DATA EXTRACT START

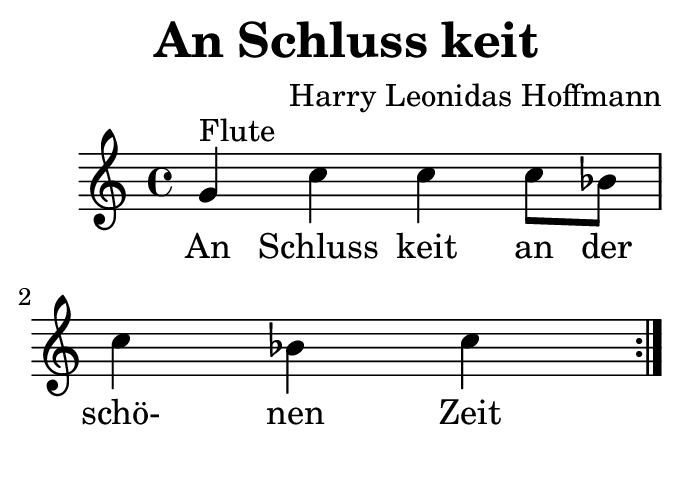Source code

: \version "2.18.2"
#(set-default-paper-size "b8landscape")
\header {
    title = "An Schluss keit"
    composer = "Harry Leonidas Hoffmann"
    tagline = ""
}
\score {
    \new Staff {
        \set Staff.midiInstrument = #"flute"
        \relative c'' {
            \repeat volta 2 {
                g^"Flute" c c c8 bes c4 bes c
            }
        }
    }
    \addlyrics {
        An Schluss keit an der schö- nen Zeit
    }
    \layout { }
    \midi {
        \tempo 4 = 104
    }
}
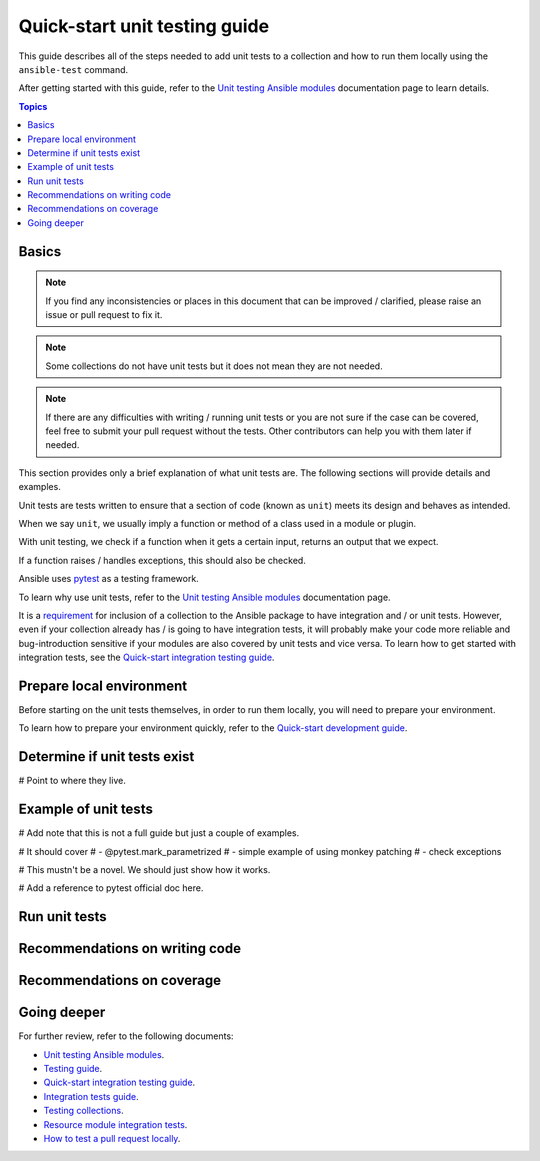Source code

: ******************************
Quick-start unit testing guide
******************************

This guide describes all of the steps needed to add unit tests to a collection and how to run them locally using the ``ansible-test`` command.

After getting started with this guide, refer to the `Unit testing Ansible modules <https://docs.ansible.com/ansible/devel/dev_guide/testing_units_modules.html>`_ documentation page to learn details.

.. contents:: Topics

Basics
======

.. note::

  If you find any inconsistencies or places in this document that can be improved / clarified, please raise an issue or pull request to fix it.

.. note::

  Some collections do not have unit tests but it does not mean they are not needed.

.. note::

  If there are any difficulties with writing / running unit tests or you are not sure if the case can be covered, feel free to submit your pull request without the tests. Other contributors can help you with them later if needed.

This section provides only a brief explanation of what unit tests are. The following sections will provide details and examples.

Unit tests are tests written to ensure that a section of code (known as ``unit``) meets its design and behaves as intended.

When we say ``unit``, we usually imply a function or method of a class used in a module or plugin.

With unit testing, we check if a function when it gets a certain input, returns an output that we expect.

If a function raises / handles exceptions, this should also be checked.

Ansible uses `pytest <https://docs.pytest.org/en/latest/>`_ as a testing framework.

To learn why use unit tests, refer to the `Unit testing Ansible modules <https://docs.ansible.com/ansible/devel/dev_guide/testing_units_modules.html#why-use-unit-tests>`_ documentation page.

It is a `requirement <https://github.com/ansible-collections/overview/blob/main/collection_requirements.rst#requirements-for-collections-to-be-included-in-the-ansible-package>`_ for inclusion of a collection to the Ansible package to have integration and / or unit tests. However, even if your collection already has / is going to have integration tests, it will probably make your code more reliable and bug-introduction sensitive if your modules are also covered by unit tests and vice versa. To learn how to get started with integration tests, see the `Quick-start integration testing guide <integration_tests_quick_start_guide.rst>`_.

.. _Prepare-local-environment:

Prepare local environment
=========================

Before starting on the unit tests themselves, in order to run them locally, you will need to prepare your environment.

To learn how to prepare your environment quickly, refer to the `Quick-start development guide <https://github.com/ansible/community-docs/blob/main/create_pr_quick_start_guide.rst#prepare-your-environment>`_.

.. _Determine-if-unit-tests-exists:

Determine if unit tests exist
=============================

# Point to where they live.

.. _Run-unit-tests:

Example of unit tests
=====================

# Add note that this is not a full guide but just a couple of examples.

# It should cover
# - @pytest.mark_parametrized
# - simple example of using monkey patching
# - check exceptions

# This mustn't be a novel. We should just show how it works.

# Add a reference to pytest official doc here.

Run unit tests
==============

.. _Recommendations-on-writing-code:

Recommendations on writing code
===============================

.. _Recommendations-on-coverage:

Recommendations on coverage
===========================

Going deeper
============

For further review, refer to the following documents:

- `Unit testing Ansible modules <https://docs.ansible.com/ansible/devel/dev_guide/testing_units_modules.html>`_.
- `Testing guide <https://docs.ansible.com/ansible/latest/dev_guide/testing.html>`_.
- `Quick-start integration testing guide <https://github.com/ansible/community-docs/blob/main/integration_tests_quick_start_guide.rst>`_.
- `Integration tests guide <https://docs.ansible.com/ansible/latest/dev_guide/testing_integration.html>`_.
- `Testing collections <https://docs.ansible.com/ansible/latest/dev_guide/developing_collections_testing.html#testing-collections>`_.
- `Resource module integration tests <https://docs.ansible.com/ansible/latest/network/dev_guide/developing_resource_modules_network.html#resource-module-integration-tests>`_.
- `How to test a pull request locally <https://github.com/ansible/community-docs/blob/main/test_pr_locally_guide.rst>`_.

DATA EXTRACT END
DATA EXTRACT START

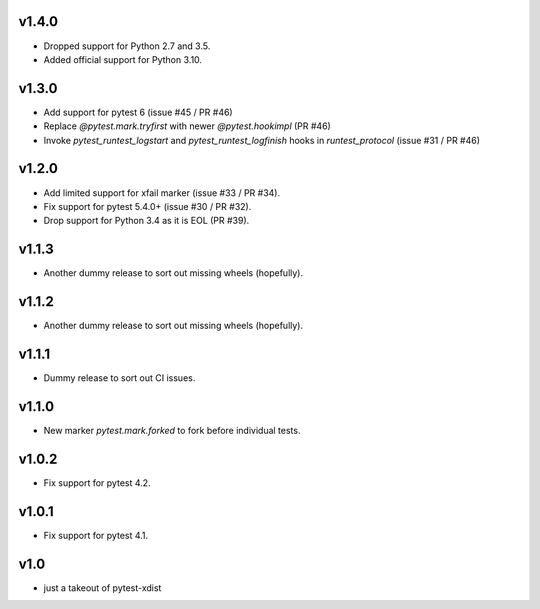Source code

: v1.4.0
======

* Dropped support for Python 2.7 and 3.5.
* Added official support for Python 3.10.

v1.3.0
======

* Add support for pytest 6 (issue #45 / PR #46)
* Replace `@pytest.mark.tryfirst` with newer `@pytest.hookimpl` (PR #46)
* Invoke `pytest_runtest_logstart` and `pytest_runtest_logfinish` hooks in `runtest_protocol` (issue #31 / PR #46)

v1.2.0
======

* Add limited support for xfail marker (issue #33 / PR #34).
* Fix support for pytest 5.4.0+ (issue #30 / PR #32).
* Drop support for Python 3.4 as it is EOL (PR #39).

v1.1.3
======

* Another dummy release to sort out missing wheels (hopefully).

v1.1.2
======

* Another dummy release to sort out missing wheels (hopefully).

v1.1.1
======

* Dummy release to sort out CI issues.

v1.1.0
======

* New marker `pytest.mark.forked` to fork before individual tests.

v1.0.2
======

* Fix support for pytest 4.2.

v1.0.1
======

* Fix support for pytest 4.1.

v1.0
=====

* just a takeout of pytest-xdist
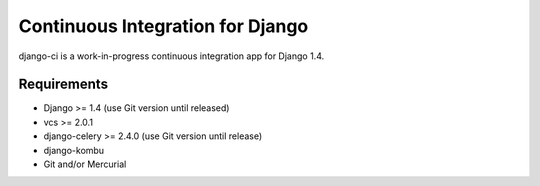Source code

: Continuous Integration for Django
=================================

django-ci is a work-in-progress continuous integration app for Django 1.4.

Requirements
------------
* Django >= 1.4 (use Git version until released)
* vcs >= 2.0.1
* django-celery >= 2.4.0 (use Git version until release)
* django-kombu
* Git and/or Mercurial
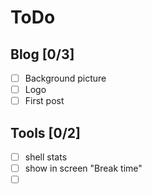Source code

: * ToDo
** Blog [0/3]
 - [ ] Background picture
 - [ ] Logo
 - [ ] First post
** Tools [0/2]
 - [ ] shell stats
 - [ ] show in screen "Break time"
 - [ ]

DATA EXTRACT END

* [TASK GOAL]:
Each line in the entries above, starting at the line with "If you find" and ending at the line with "When we say", is to be printed exactly, and only those lines.

* [EXERCISE ANSWER]:
  If you find any inconsistencies or places in this document that can be improved / clarified, please raise an issue or pull request to fix it.

.. note::

  Some collections do not have unit tests but it does not mean they are not needed.

.. note::

  If there are any difficulties with writing / running unit tests or you are not sure if the case can be covered, feel free to submit your pull request without the tests. Other contributors can help you with them later if needed.

This section provides only a brief explanation of what unit tests are. The following sections will provide details and examples.

Unit tests are tests written to ensure that a section of code (known as ``unit``) meets its design and behaves as intended.

When we say ``unit``, we usually imply a function or method of a class used in a module or plugin.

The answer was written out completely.